Reading passage Start Marker

PGT Innovations, Inc. (NYSE: PGTI), a national leader in premium
windows and doors, including impact-resistant products, garage
doors, and products designed to unify indoor/outdoor living spaces,
today announced financial results for its second quarter ended July
1, 2023.
Financial Highlights for Second Quarter 2023
(All results reflect comparison to prior-year period; Cash on
hand is compared to prior-year end)
- Net sales totaled $385 million, a decrease of 5 percent.
- Net income was $32 million, a decrease of 13 percent.
- Adjusted net income* was $34 million, a decrease of 16
percent.
- Adjusted EBITDA* was $74 million, a decrease of 6 percent.
- Net income per common share attributable to common
shareholders, diluted, was $0.53, a decrease of 13 percent.
- Adjusted net income per diluted share* was $0.58, a decrease of
13 percent.

Reading passage End Marker
Entries supplied Start Marker

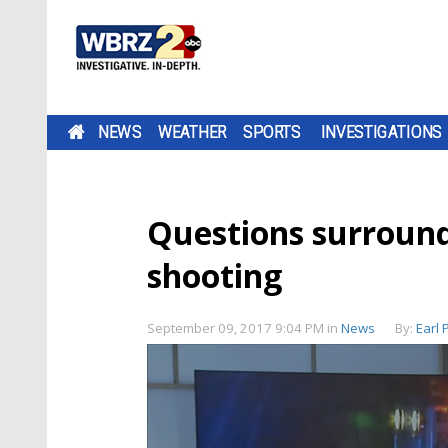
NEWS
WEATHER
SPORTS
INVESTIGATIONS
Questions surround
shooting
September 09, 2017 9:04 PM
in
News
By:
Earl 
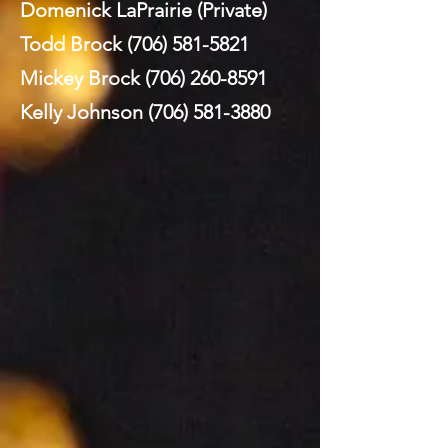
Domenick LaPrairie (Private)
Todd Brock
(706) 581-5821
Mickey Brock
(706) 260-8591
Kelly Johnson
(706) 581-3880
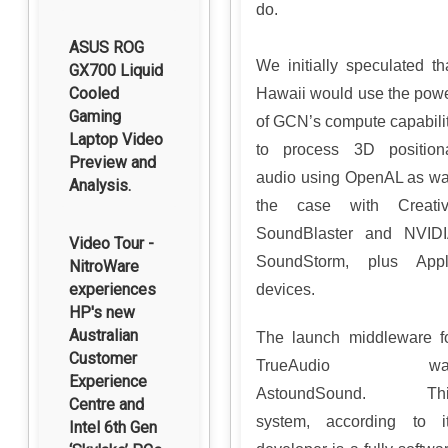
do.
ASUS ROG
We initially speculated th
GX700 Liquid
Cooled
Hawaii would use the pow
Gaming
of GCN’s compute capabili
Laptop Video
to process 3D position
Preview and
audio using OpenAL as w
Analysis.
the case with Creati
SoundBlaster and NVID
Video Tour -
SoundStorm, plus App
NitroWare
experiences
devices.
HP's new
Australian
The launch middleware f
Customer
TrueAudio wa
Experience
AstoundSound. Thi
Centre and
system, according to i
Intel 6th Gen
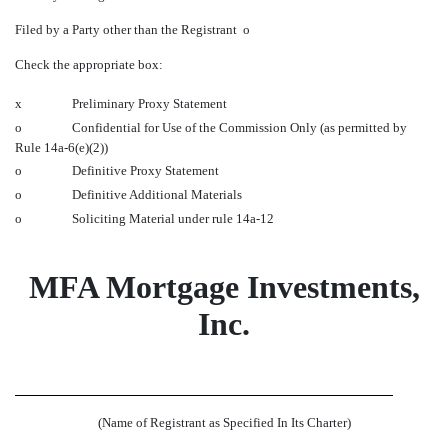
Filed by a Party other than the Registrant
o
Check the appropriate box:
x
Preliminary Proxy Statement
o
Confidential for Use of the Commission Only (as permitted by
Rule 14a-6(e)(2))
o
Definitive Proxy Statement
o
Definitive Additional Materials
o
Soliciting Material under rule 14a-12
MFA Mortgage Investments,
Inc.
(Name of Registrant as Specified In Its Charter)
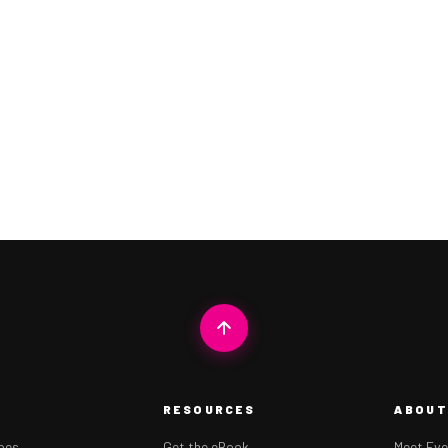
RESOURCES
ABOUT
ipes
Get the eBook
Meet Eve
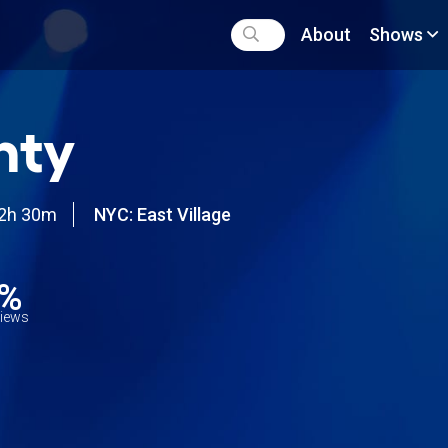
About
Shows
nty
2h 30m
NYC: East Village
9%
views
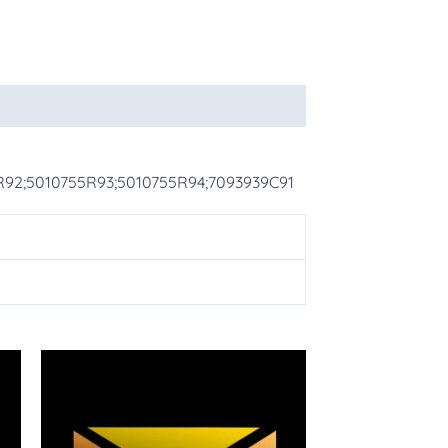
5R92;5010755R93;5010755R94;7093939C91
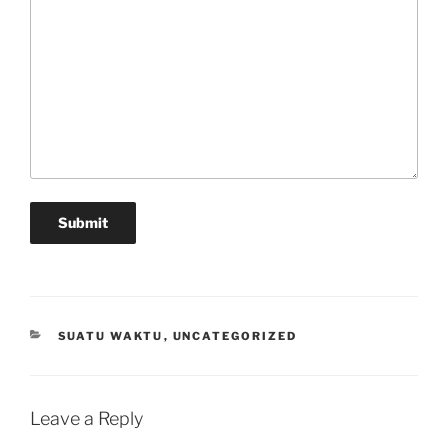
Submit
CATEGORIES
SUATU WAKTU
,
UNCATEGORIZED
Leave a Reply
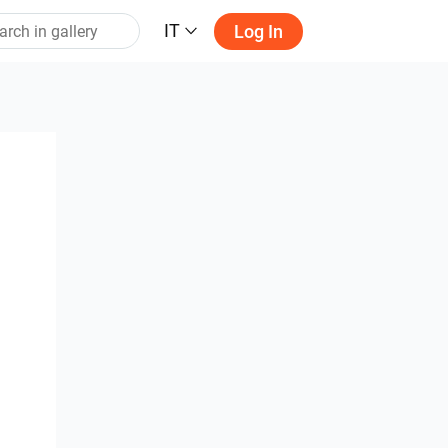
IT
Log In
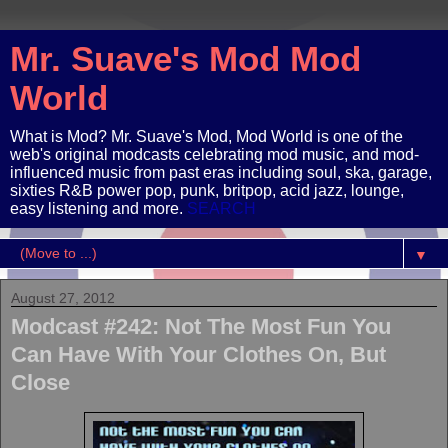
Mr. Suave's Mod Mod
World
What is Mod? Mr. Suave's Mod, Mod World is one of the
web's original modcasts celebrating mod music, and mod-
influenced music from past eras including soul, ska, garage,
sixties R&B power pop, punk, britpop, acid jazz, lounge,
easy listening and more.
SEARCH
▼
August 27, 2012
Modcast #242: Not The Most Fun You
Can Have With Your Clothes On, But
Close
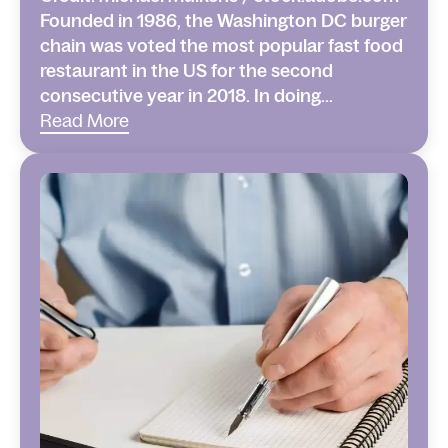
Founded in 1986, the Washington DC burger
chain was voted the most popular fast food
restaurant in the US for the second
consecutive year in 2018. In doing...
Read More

Entries supplied End Marker

▶ Request A:
In the PGT Innovations earnings release, what was adjusted EBITDA for the second quarter of 2023?
▶ Request B:
From the PGT Innovations earnings release, return everything from "- Net sales" down to "of 6 percent.".
▶ Request C:
Write the next part of the PGT Innovations earnings release, picking up right after its last line.
The records are separate material and are not part of the PGT Innovations earnings release.

▶ Written response A:
$74 million, a decrease of 6 percent.

▶ Written response B:
- Net sales totaled $385 million, a decrease of 5 percent.
- Net income was $32 million, a decrease of 13 percent.
- Adjusted net income* was $34 million, a decrease of 16
percent.
- Adjusted EBITDA* was $74 million, a decrease of 6 percent.

▶ Written response C:
- Total liquidity* at the end of the second quarter was $177
million, including cash of $39 million and revolver availability of
nearly $138 million.
Third Quarter 2023 Guidance
- Net sales in the range of $385 million to $405 million.
- Adjusted EBITDA* in the range of $71 million to $77
million.
* Adjusted net income, Adjusted net income per diluted share,
Adjusted EBITDA, and Liquidity are non-GAAP measures. Please see
“Use of Non-GAAP Financial Measures” below for more
information.
"PGT Innovations delivered sequential growth in net sales and
profitability for the second quarter in a dynamic macro
environment. The Company continues to execute on operational
performance targets, maintaining good cost controls, and our team
continues to excel in this challenging environment,” said Jeff
Jackson, President and Chief Executive Officer. “The Company
delivered two percent sequential sales growth, with continued
strength in the repair and remodeling channel driving the
increase.”
“Our organic second quarter net sales were down eight percent
from the prior year quarter, driven by a low double-digit unit
volume decline partially offset by the impact of price increases,”
added Jackson. “New construction market activity suggests a solid
recovery in the second half of 2023 based on the recent recovery in
permits and starts trends.”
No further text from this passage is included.